B. Joseph White - Ross School of Business Deanship

Ross School of Business Deanship

White served from 1990 to 2001 as dean of the University of Michigan's Stephen M. Ross School of Business. During his deanship, the School's MBA, BBA, and executive education programs were highly ranked. The School's endowment rose from $30 million to more than $250 million. Endowed Chairs increased from nine to thirty-nine.

White led a major MBA curriculum overhaul, which aimed to intensify the development of students' professional and practical skills. The reforms re-defined the school's image and fueled a rise in its reputation, including being named one of the two "most innovative" business school's in the nation, according to BusinessWeek magazine's surveys of corporate executives. The core innovation, called MAP (Multidisciplinary Action Project), puts students into "live cases" inside companies for seven weeks. White likened it to a medical school residency. In addition, White's curriculum reform included cutting the 14-week semesters in half and adding executive education-style skills development seminars. Other initiatives, such as research on how to supplement the GMAT with a test of "practical intelligence," helped cement the school's reputation for concerning itself as much with the real-world performance of its graduates as their intellectual development.

Among the other highlights of White's curriculum reform was the introduction of an intensive two-day community service and corporate citizenship boot camp as the kickoff of the MBA program—a first among business schools.

Under White, Michigan's African-American enrollment was the highest among the top-ranked business schools. Enrollment of under-represented minorities hovered around 14-15 percent. The School was found to be "the best business school for blacks" by The Journal of Blacks in Higher Education. He also moved to aggressively globalize the School. Most notably, he founded the William Davidson Institute to position Michigan as a leader on economies transitioning from communism to free markets.

White was an early mover on distance learning, initially creating partnerships with major companies to deliver management training to their employees. In January, 2000, White's team announced a partnership with FT Knowledge to provide open-enrollment e-learning classes.(FT Knowledge, at the time, was a division of Pearson PLC, owner of the Financial Times and other major media properties.)

White built on a reputation in entrepreneurship grounded in the Michigan's long-running Growth Capital Symposium, which had started in 1981. White's team created additional opportunities for students to get venture capital and entrepreneurship experience by launching a student-run venture capital fund, called the Wolverine Venture Fund. Founded in 1997, its first investments were reported in the New York Times in 1999 and by 2004 at least one of those investments had turned into an IPO. In 1999, real estate mogul and University of Michigan Law School graduate Sam Zell joined with Ann Lurie, the widow of Zell's business partner, to provide $10 million to found the Samuel Zell & Robert H. Lurie Institute for Entrepreneurial Studies, and quickly began offering a wide array of courses, heavily oriented toward action learning.

In his second term as dean, White proclaimed that increasing female enrollment in business schools would be a top priority of his administration. This led to a major School initiative, a study of the reasons for low female enrollment at a dozen top business schools, and, ultimately a series of changes at the School. This work also ultimately led to the founding of a major new national advocacy organization, the Forte Foundation.

Under White, several of the School's other major new programs were created.
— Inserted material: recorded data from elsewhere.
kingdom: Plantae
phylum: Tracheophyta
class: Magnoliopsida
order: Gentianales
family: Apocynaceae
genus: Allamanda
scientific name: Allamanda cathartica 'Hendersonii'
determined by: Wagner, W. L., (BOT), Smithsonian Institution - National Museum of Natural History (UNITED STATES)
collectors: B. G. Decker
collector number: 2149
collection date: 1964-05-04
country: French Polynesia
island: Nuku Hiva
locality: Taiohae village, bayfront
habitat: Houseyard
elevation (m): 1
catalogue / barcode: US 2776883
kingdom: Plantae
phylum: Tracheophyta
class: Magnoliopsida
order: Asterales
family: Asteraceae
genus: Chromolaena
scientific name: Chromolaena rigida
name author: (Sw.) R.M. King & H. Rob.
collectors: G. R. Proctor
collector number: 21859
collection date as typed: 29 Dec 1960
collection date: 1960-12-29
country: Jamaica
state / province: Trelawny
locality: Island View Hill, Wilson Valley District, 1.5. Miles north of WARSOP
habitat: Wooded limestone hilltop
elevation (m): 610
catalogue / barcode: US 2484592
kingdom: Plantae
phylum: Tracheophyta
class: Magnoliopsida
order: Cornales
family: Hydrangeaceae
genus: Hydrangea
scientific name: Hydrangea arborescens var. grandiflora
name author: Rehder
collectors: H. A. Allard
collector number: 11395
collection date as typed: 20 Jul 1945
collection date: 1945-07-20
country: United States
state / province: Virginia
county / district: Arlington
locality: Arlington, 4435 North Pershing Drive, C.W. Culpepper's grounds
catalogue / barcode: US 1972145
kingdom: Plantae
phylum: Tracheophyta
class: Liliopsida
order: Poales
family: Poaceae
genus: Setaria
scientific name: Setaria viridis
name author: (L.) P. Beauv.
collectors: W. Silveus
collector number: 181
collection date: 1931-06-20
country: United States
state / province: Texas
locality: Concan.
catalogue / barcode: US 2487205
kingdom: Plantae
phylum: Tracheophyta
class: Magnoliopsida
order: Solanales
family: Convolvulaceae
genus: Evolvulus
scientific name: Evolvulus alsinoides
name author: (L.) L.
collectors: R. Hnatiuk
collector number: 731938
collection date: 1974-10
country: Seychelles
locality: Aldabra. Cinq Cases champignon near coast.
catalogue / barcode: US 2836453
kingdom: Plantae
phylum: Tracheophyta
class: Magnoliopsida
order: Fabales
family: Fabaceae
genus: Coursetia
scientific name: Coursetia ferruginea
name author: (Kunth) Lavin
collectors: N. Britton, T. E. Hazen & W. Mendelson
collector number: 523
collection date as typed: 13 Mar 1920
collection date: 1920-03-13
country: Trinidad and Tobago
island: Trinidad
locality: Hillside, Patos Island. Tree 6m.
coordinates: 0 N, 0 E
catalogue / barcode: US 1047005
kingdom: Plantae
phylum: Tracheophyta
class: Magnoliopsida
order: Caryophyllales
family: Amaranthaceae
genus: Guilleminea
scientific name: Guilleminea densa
In addition to the William Davidson Institute and the Zell-Lurie Institute for Entrepreneurial Studies, White also raised funds for and oversaw the creation of The Erb Institute for Sustainable Global Enterprise and The Joel D. Tauber Institute for Global Operations. His administration launched Michigan's first Executive MBA program and built Sam Wyly Hall, a new home for the School's highly ranked executive education programs.

White served as interim president of the University of Michigan in 2002. In January 2005 the Board of Regents recognized him as Dean Emeritus of the Stephen M. Ross School of Business and Professor Emeritus of Business Administration.